Ritüeller Güçlenirse Siyaset Zayıflar
Avrupa’da, Amerika’da veya Rusya’da devletçi, korumacı, milliyetçi, içe kapanan siyaset tarzlarının yükselişe geçiyor oluşunu Türkiye’ye örneklemek durumunda değiliz. 1930’larda yaşanan devletçi dalganın tekerrür ettiği bir vasatta Türkiye’nin milliyetçi-ulusalcı reflekslerle çözüm üretmeye girişmesi çıkmaz sokak tercihi gibidir. Kemalist ideoloji, sembol, ritüel ve kadrolarla Türkiye için çözüm üretmek imkan dahilinde olsaydı ne çok partili hayata geçişin önü açılırdı ne de askeri darbelere ihtiyaç duyulurdu. Keyfe keder olsun diye eski defterleri karıştırmayı değil siyasal ve toplumsal tarihten ibret almayı tartışıyoruz.
Sistem değişimi zaruri hale getiren temel saik 15 Temmuz darbe girişimden ibaret olmadığı gibi FETÖ’nün paralel devlet yapılanmasıyla da sınırlı değildir. Tek Parti rejimini, İstiklal Mahkemeleri zulmünü, İslami değerlere karşı inkılaplar adı altında ihtilalci saldırganlıklar örgütleyen Kemalizmi, halkın İslami hayat tarzına karşı Türk ulus kimliğini dayatan zorunlu eğitim sistemini büyük oranda geride bıraktık. Fakat toplum ve siyaset halen Anayasa’nın ruhunu belirleyen üstelik değiştirilmesi teklif dahi edilemeyen ideolojik dayatmaların ağır ipoteği altındadır. Bu ipoteğe toplum ve siyaset neden razı olsun, neden bu deli gömleğiyle yoluna devam etmeye mecbur kılınsın? Ne resmi ideoloji ve sembollerin ne de bürokratik oligarşi ve ritüellerin evrensel hukuk ilkelerine, Allah tarafından kullarına bahşedilen temel hak ve özgürlüklere, fert ve toplumun iradesine boyun eğdirmesine müsaade edilir.
Bürokratik oligarşiyi ayakta tutan asker, sermaye, yüksek yargı, akademi gibi kurumlarla hesaplaşıp onların üretip siyaset ve topluma dayattığı resmi ideoloji, sembol ve ritüellerle uzlaşarak yola devam edilemeyeceği aşikârdır.
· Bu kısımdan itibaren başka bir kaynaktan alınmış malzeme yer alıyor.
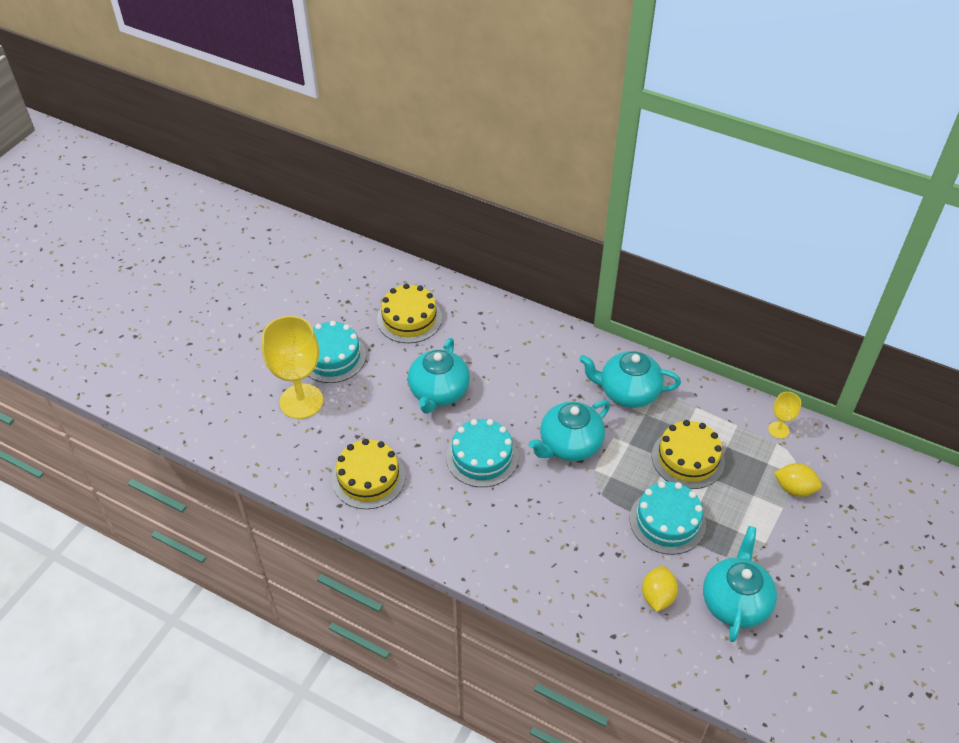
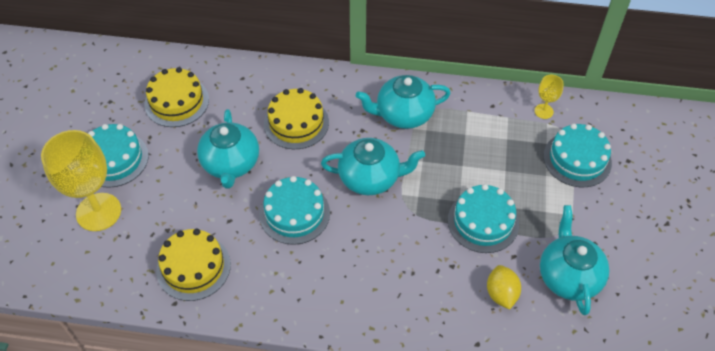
camera: 20 degrees left, 5 degrees up
(569, 445) = (370, 178): turquoise teapot -> turquoise teapot turned 120 degrees counterclockwise
(688, 458) = (478, 159): yellow cake -> yellow cake (296, 123)
(794, 489) = (577, 159): yellow lemon -> turquoise cake

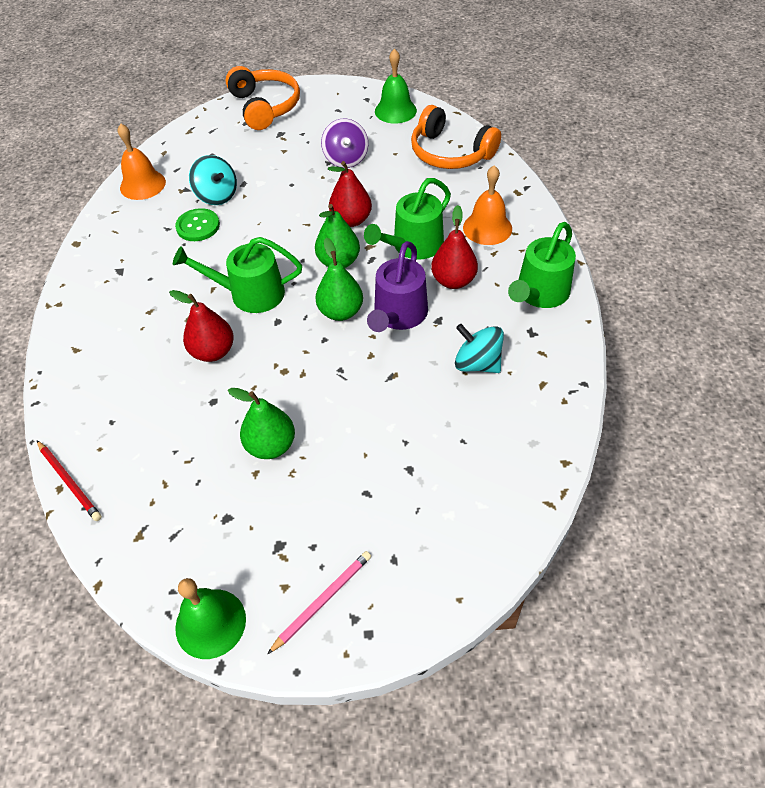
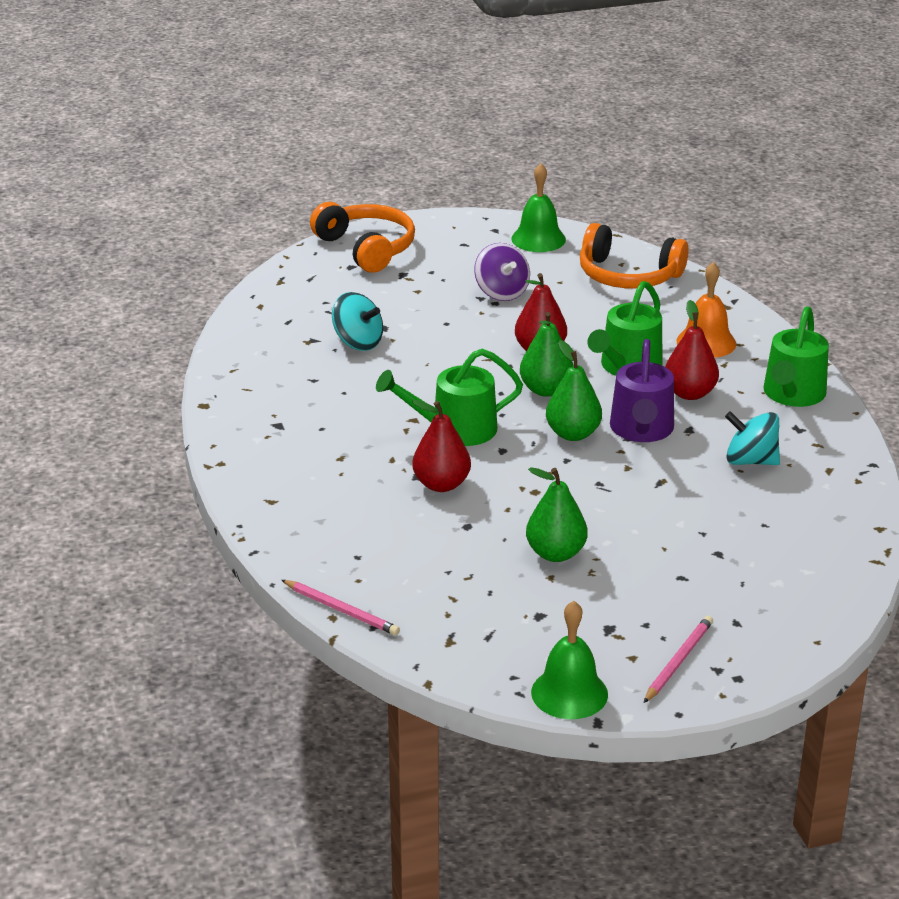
camera: 15 degrees left, 20 degrees down
(69, 481) = (341, 610): red pencil -> pink pencil
(142, 184) = (253, 340): orange bell -> none
(198, 226) = (352, 374): green button -> none

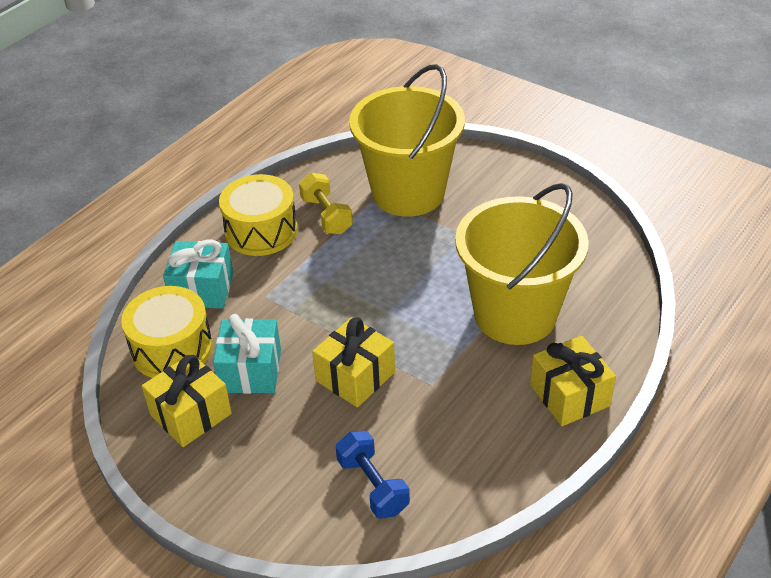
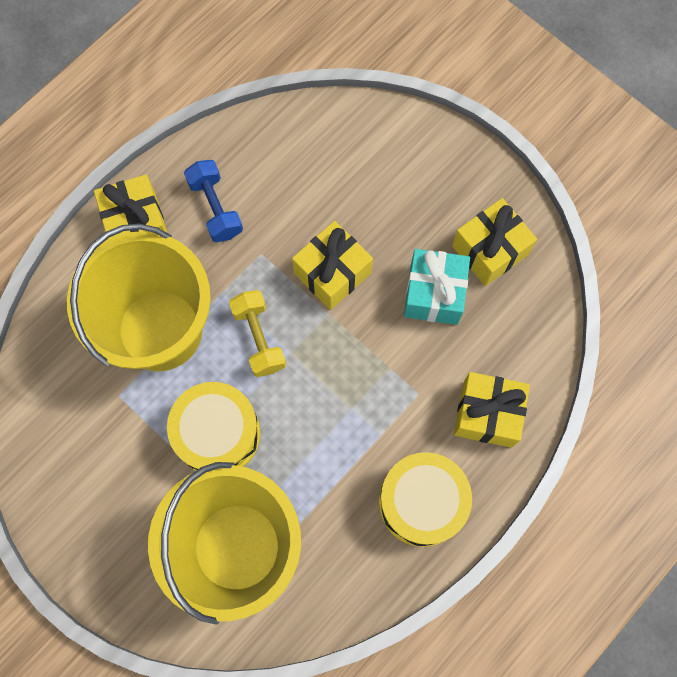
camera: 175 degrees left, 30 degrees up
(172, 348) = (514, 333): yellow drum -> yellow drum (218, 434)
(202, 289) = (487, 414): turquoise gift -> yellow gift
(326, 216) = (342, 518): yellow dumbbell -> yellow dumbbell (259, 338)
(373, 486) = (330, 156): blue dumbbell -> blue dumbbell (215, 208)

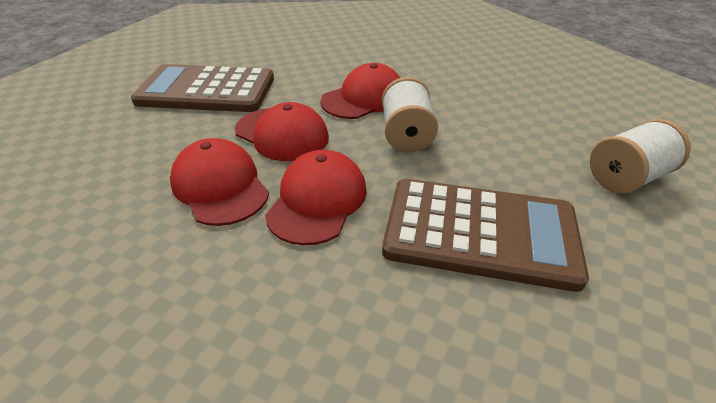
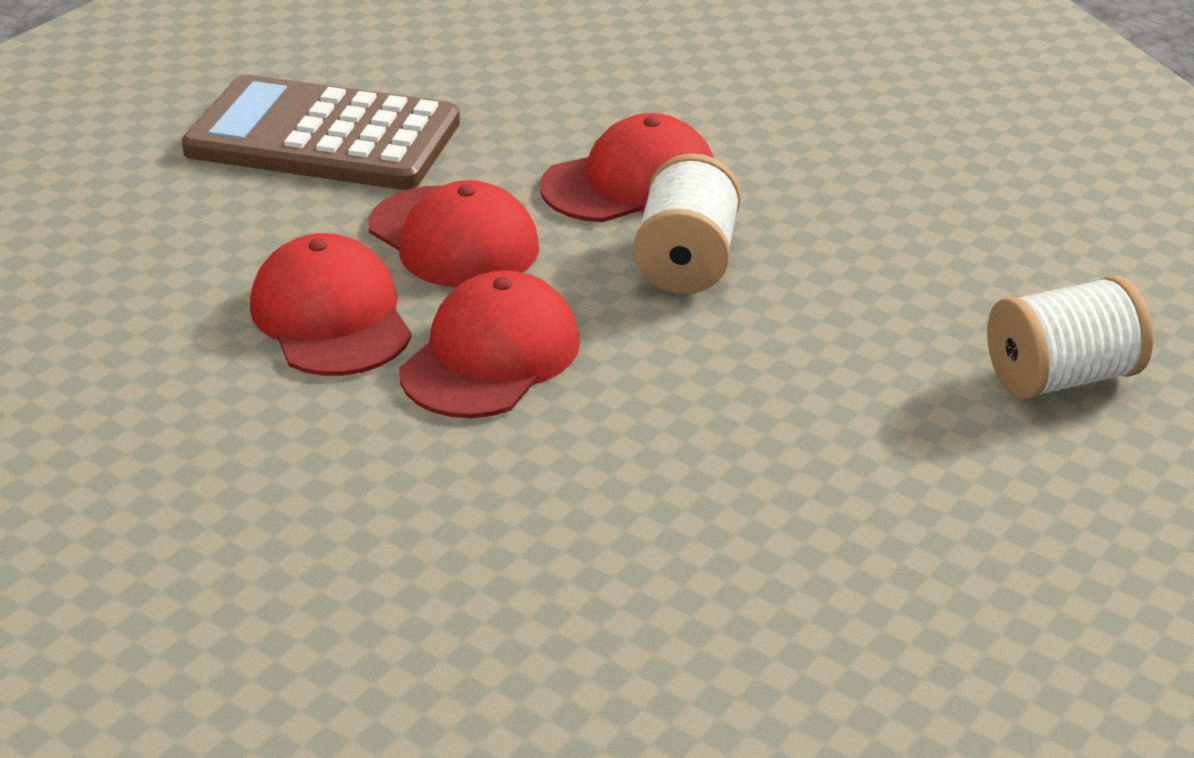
camera: 10 degrees right, 5 degrees down
(480, 233) = (745, 432): brown calculator -> none

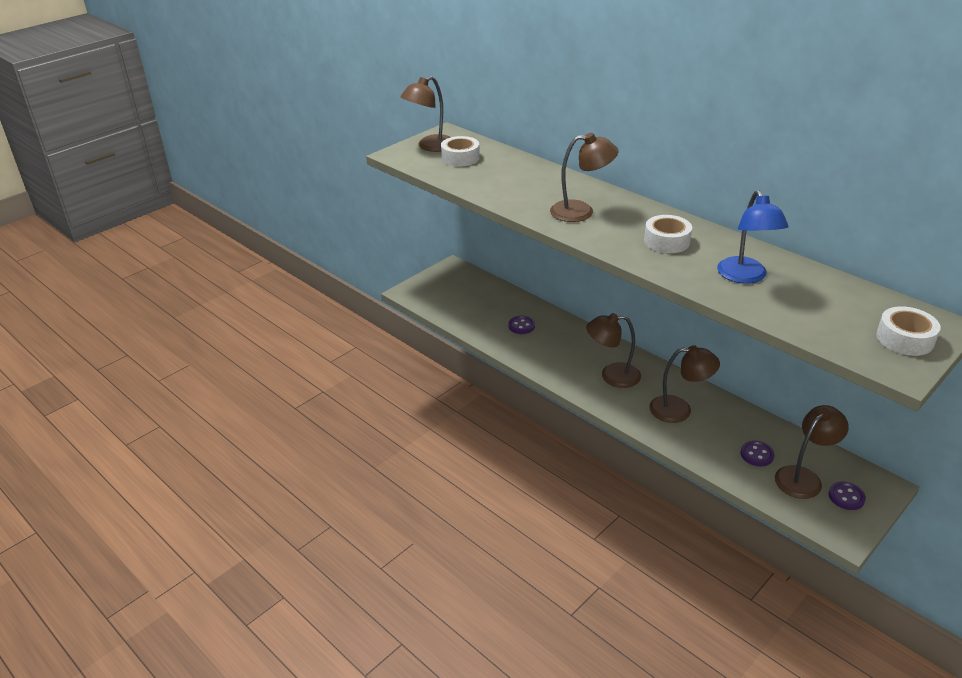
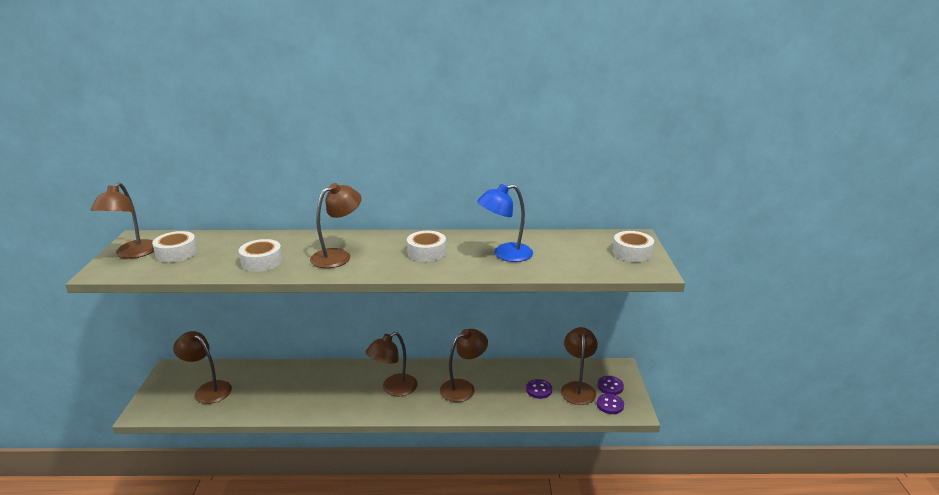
camera: 45 degrees left, 10 degrees down
(464, 297) = (208, 389): none -> brown lamp
(514, 191) = (262, 262): none -> white tape
(521, 326) = (283, 388): purple button -> purple button (610, 405)
(745, 277) = (505, 254): blue lamp -> blue lamp turned 120 degrees clockwise

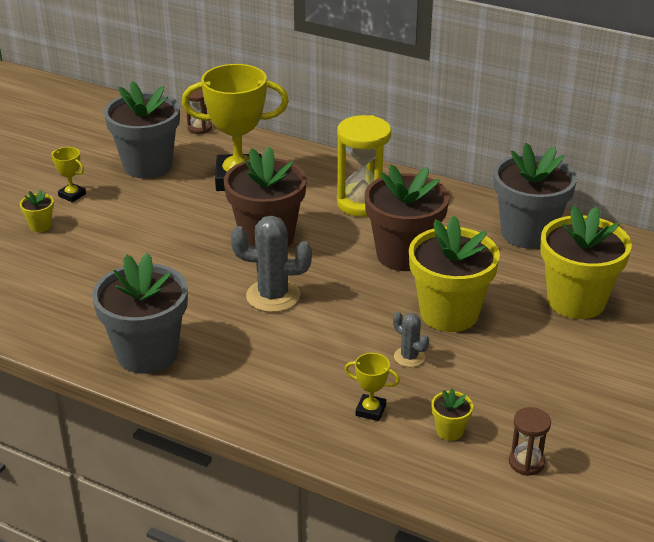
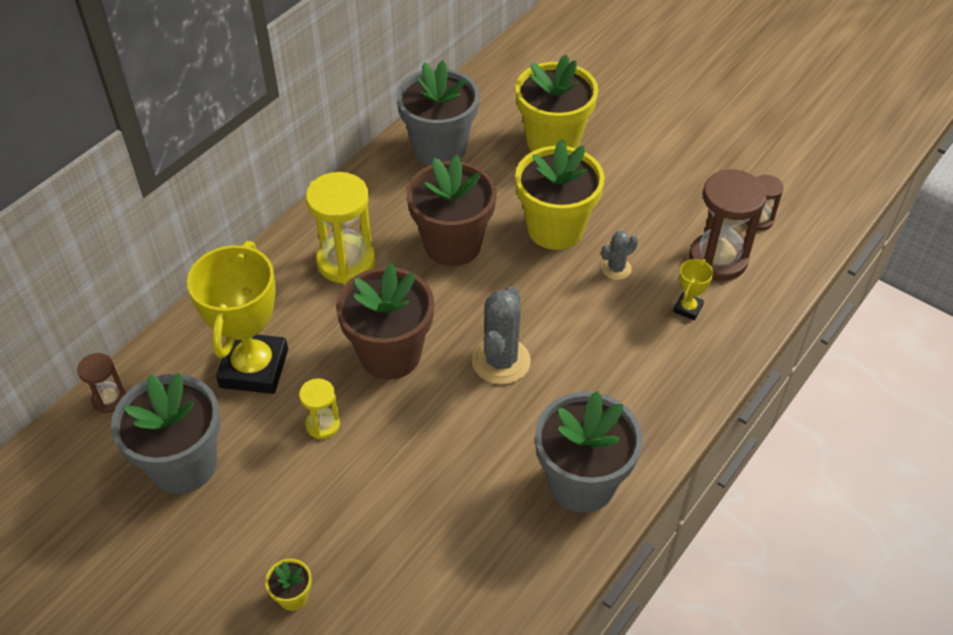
camera: 80 degrees left, 15 degrees up
(72, 195) = (228, 557): yellow trophy -> none
(190, 216) = (323, 425): none -> yellow hourglass
(450, 431) = (718, 259): yellow flower pot -> brown hourglass

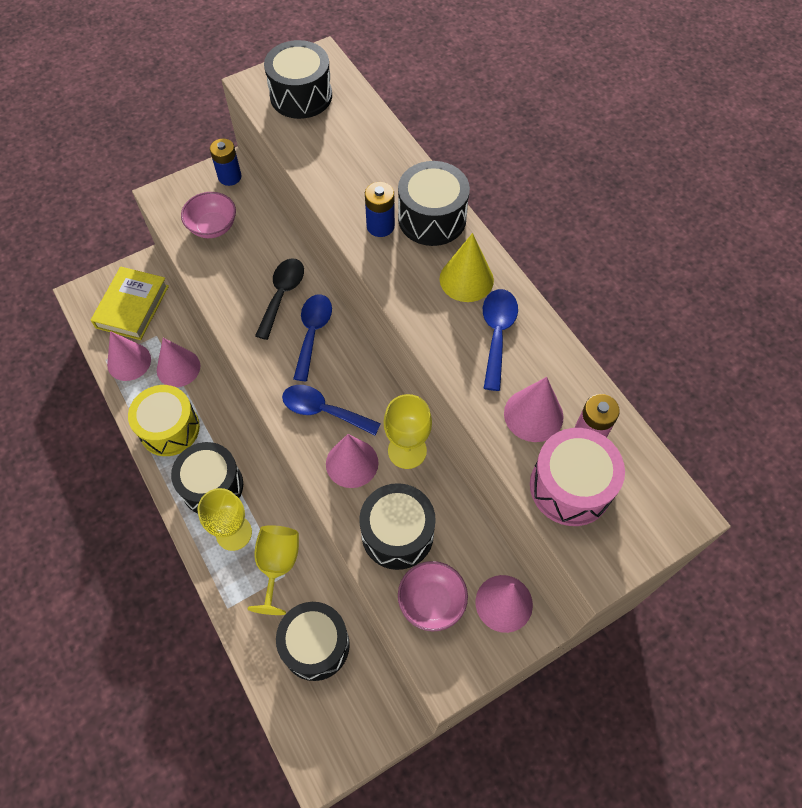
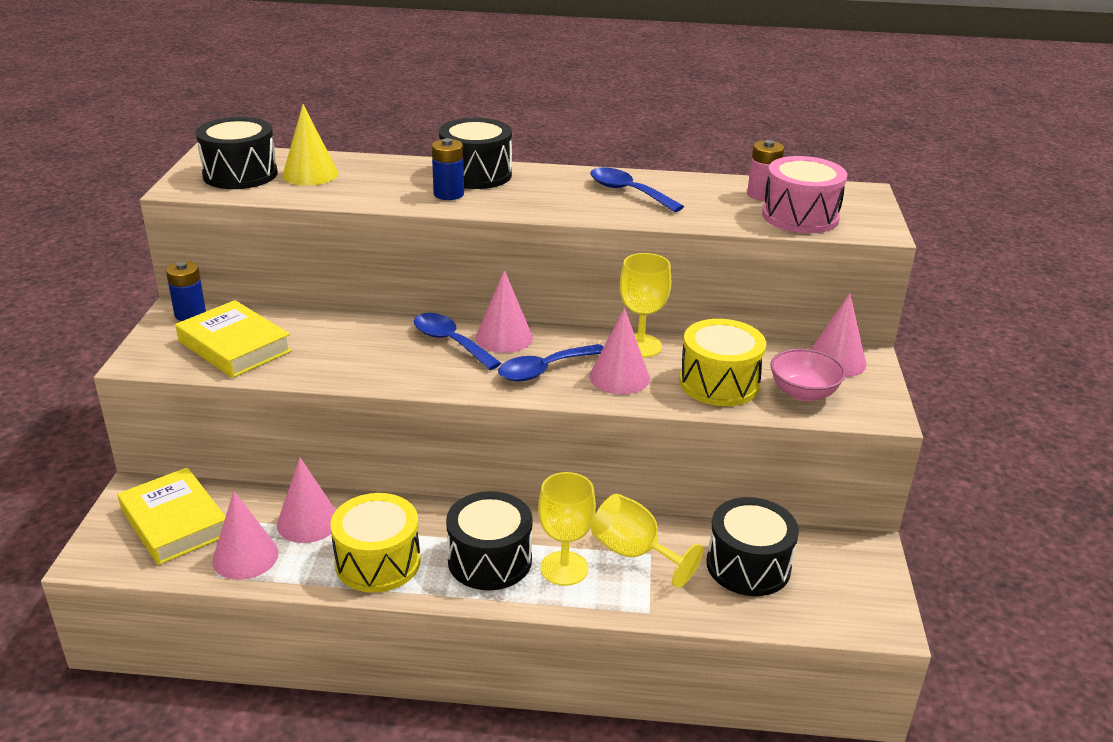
camera: 55 degrees left, 30 degrees down
(213, 227) = (235, 346): pink bowl -> yellow book
(282, 295) = (382, 341): black spoon -> none
(397, 534) = (719, 383): black drum -> yellow drum
(466, 279) = (558, 184): yellow cone -> yellow cone (310, 174)
(533, 415) = (720, 206): pink cone -> pink cone (504, 337)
Eklemlene eklemlene, sentezleye sentezleye oligarşinin duygu ve düşünceleri, davranış ve hayat tarzı ne yazık ki bütün bir toplumu çürütmektedir. Fatiha okuyunca Anıtkabir ziyareti, başörtülü okununca laikliğe bağlılık andı meşru ve makbul olmaz. Şeytanın en tehlikeli hali sağdan yanaşan halidir.